Comment by elcritch

9 years ago

Actually, just posted essentially the same thing, before reading your comment. I'm wondering as well how the performance would/will scale. It likely depends on how the data is scattered / replicated, but presumable they've worked out decent schedulers for the system. If not, it is open source! Lovin it.

Well, all the code running against the data would already have the paralellization advantages of a shell script, as described in this article. It would additionally probably be running accross multiple nodes, meaning that the IO speeds increase the number of records that can be processe)d simultaneously. The disadvantage is that that data has to be streamed over a network to the reducer node, which could add a good chunk of latency, depending on how fast that is (if you can do some reduction during the map, it would help, but it's possible that Manta spawns one process and virtualized nods per object (and indeed, this is likely), meaning this is impossible), and how many virtual nodes are running on the same physical hardware (but then you're running into the same boundaries you hit on a laptop, just on a much beefier system), as the network latency is near zero if the reducer and the mapper nodes are on the same physical system.

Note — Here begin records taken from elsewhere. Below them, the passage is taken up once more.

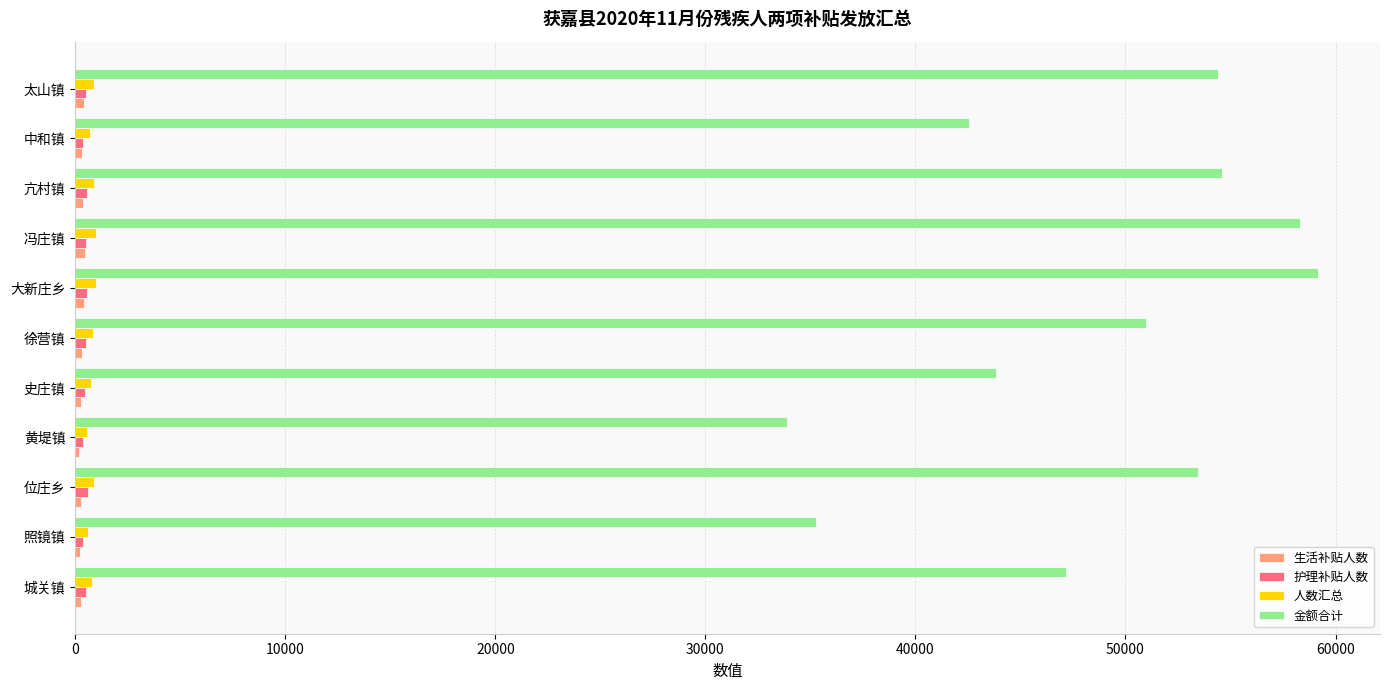

What is the sum of all 人数汇总 values?

8896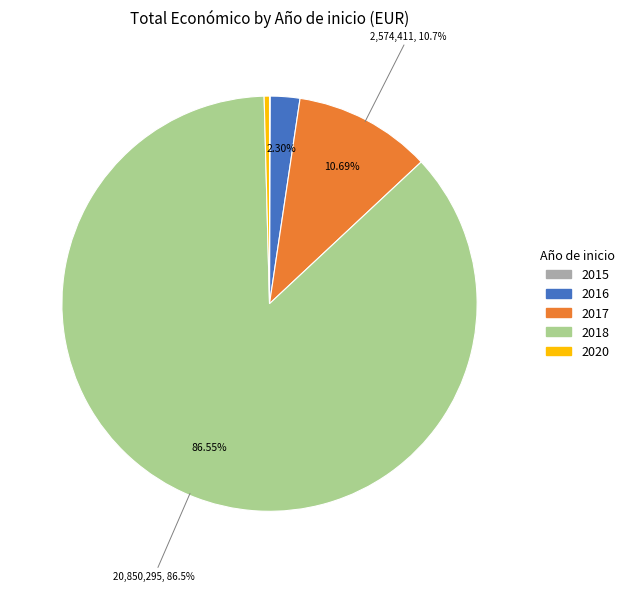

Does any single category account for the majority?

Yes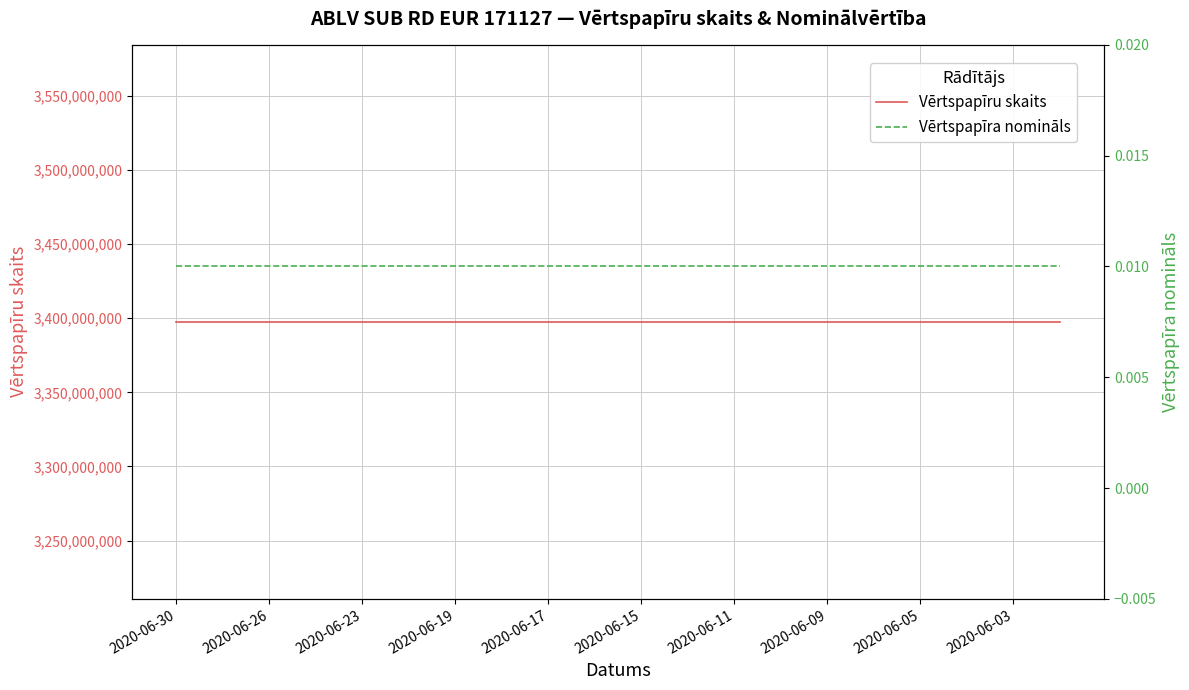

What is the sum of the Vērtspapīru skaits values at 17 and 19?

6795200000.0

But if you're processing terrabytes, the network latency is probably barely factoring into your considerations, given how much time you're saving by processing data in parallel in the first place.

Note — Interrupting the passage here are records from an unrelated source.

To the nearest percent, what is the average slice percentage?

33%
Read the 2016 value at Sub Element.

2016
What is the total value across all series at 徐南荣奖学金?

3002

  • That's pretty similar to my thinking on the performance. Though your point about the combination of shell script streaming and parallelization is a good way to express it.

    The real benefit of this system would be compared to "traditional" (modern?) big data tools like spark, then the network latency cost of the reduce phases should be comparable. Though since manta localizes the compute to the data, there should be an overal order of magnitude less network transfer which should significantly reduce the of of manta based solutions compared to spark/s3 solutions.

    In theory at least, it'd be great to test this on equivalent hardware, or at least equivalent;y priced hardware. But that would require a nice test data set which I don't have the resources to setup. Any suggestions on data code that could test the above assumptions would be handy (ahem HN peeps got anything?).

    _Edits: grammar_

    • I got nothing on data code. You could try running a comparable S3/EC2 against Manta on Joyent, but that would be relatively expensive, and I have no idea of the differences between Amazon and Joyent's datacenter layout, so such a test would not be optimal, although it would test each in its most common use case.

      It's also worth mentioning in performance analysis. that Manta is backed by ZFS and Zones, so it has the performance characteristics of those.